O objetivo desta Política é orientar a administração da SOCRED na gestão da
segurança da informação e cibernética, demonstrando o compromisso com a proteção
das informações corporativas e demais ativos de informação, destinados a garantir a
confidencialidade, integridade e disponibilidade das informações.

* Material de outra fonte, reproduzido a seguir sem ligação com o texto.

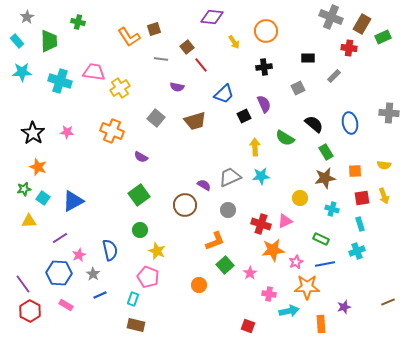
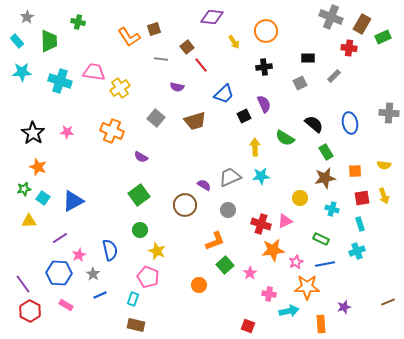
gray square at (298, 88): moved 2 px right, 5 px up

Para atingir o objetivo são determinados procedimentos internos destinados a
minimizar a ocorrência de riscos cibernéticos e para identificar violações de segurança
cibernética, estabelecendo ações sistemáticas de detecção, tratamento e prevenção
de incidentes, ameaças e vulnerabilidades nos ambientes físicos e lógicos,
objetivando a mitigação dos riscos cibernéticos.

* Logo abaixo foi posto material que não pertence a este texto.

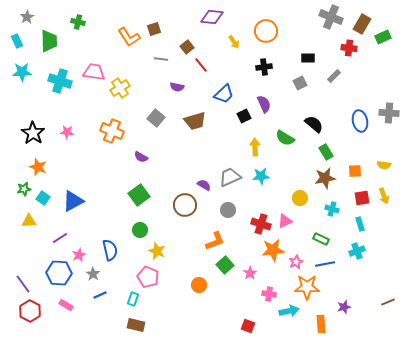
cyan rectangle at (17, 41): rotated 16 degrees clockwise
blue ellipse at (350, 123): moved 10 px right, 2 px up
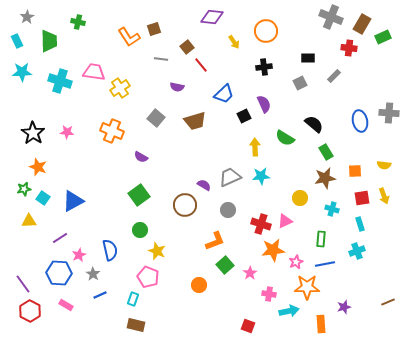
green rectangle at (321, 239): rotated 70 degrees clockwise
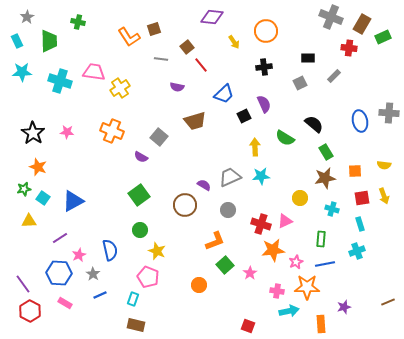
gray square at (156, 118): moved 3 px right, 19 px down
pink cross at (269, 294): moved 8 px right, 3 px up
pink rectangle at (66, 305): moved 1 px left, 2 px up
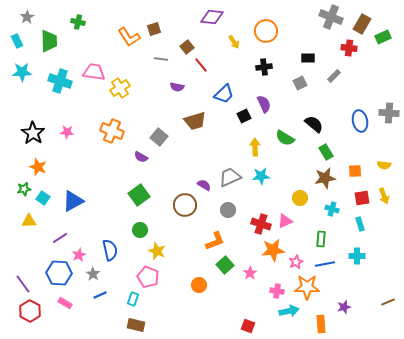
cyan cross at (357, 251): moved 5 px down; rotated 21 degrees clockwise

A SOCRED garante a confidencialidade, integridade e disponibilidade da informação
em todo o seu ciclo de vida: produção, manuseio, reprodução, transporte, transmissão,
armazenamento e descarte. Para esclarecimentos dessa política são definidos:
a)
Segurança cibernética: é um conjunto de práticas que protege informação
armazenada nos computadores e aparelhos de computação e transmitida
através das redes de comunicação, incluindo a internet e telefones celulares;
b)
Ativos de informações: são todas as informações geradas ou desenvolvidas para
operação da SOCRED, e podem estar presentes em diversas formas, tais como:
arquivos digitais, equipamentos, mídias externas, documentos impressos,
sistemas, dispositivos móveis, bancos de dados e conversas;
c)
Incidentes: qualquer ocorrência que não é parte padrão da operação de um
serviço e que pode causar uma indisponibilidade, redução na qualidade dele,
perda de integridade ou confidencialidade das informações;
d)
Risco cibernético: ameaça à confidencialidade, integridade e disponibilidade das
informações.
11.3
PRINCIPIOS E VALORES
A SOCRED possui como princípios seu compromisso com a transparência e o respeito
nas relações para com seus funcionários, usuários dos serviços financeiros.
As informações dos usuários de serviços financeiros são guardadas de acordo com
padrões de confidencialidade e segurança, sendo compartilhados à terceiros, nos
termos da lei, desde que necessários para a execução de serviços/operações
contratadas e sob o dever de proteção de dados e confidencialidade dos mesmos.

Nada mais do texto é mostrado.